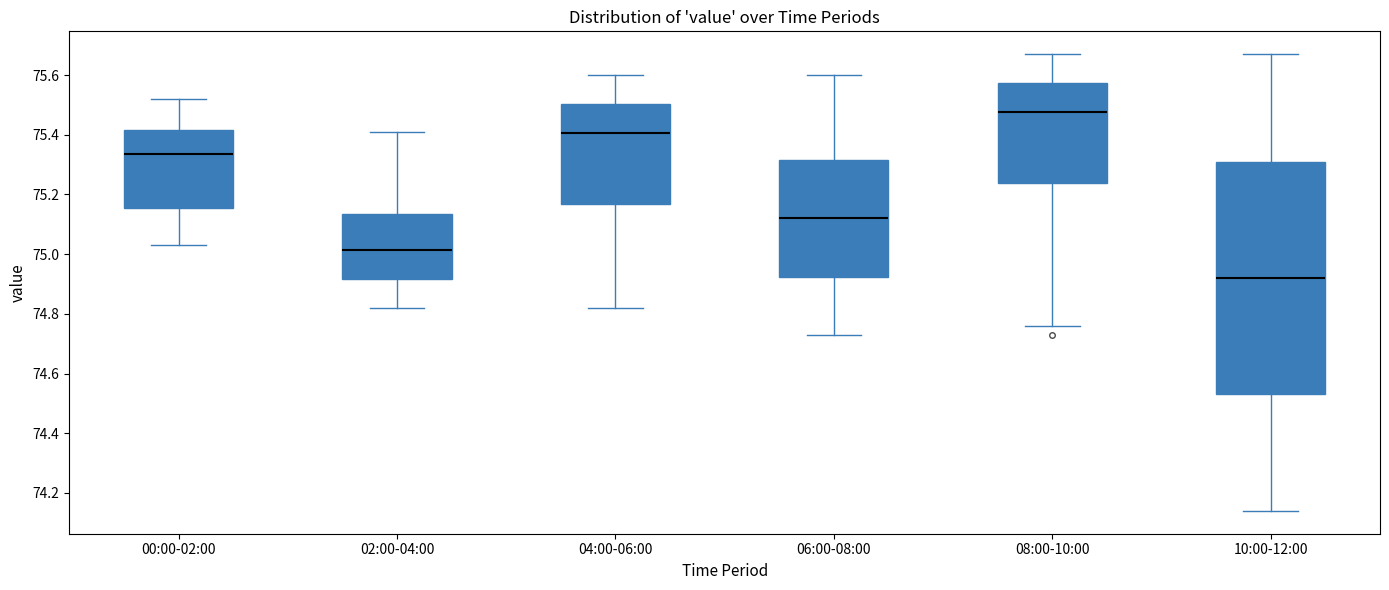

Reading left to right, read every box against the y-axis: the position of its median line, the range the box covers, and the ends of its whiskers. The values are not printed on the chart, so give them approximately, as read against the axis.

00:00-02:00: median 75.34, box 75.16 to 75.42, whiskers 75.04 to 75.52
02:00-04:00: median 75.02, box 74.92 to 75.14, whiskers 74.82 to 75.42
04:00-06:00: median 75.40, box 75.16 to 75.50, whiskers 74.82 to 75.60
06:00-08:00: median 75.12, box 74.92 to 75.32, whiskers 74.74 to 75.60
08:00-10:00: median 75.48, box 75.24 to 75.58, whiskers 74.76 to 75.68
10:00-12:00: median 74.92, box 74.54 to 75.32, whiskers 74.14 to 75.68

○ ○ ○ ○ ○ ○ ○

**Task item**
Please rewrite the entries without the pictures, changing "median line" to "center line" and leaving everything else as it is.

**Result**
Reading left to right, read every box against the y-axis: the position of its center line, the range the box covers, and the ends of its whiskers. The values are not printed on the chart, so give them approximately, as read against the axis.

00:00-02:00: median 75.34, box 75.16 to 75.42, whiskers 75.04 to 75.52
02:00-04:00: median 75.02, box 74.92 to 75.14, whiskers 74.82 to 75.42
04:00-06:00: median 75.40, box 75.16 to 75.50, whiskers 74.82 to 75.60
06:00-08:00: median 75.12, box 74.92 to 75.32, whiskers 74.74 to 75.60
08:00-10:00: median 75.48, box 75.24 to 75.58, whiskers 74.76 to 75.68
10:00-12:00: median 74.92, box 74.54 to 75.32, whiskers 74.14 to 75.68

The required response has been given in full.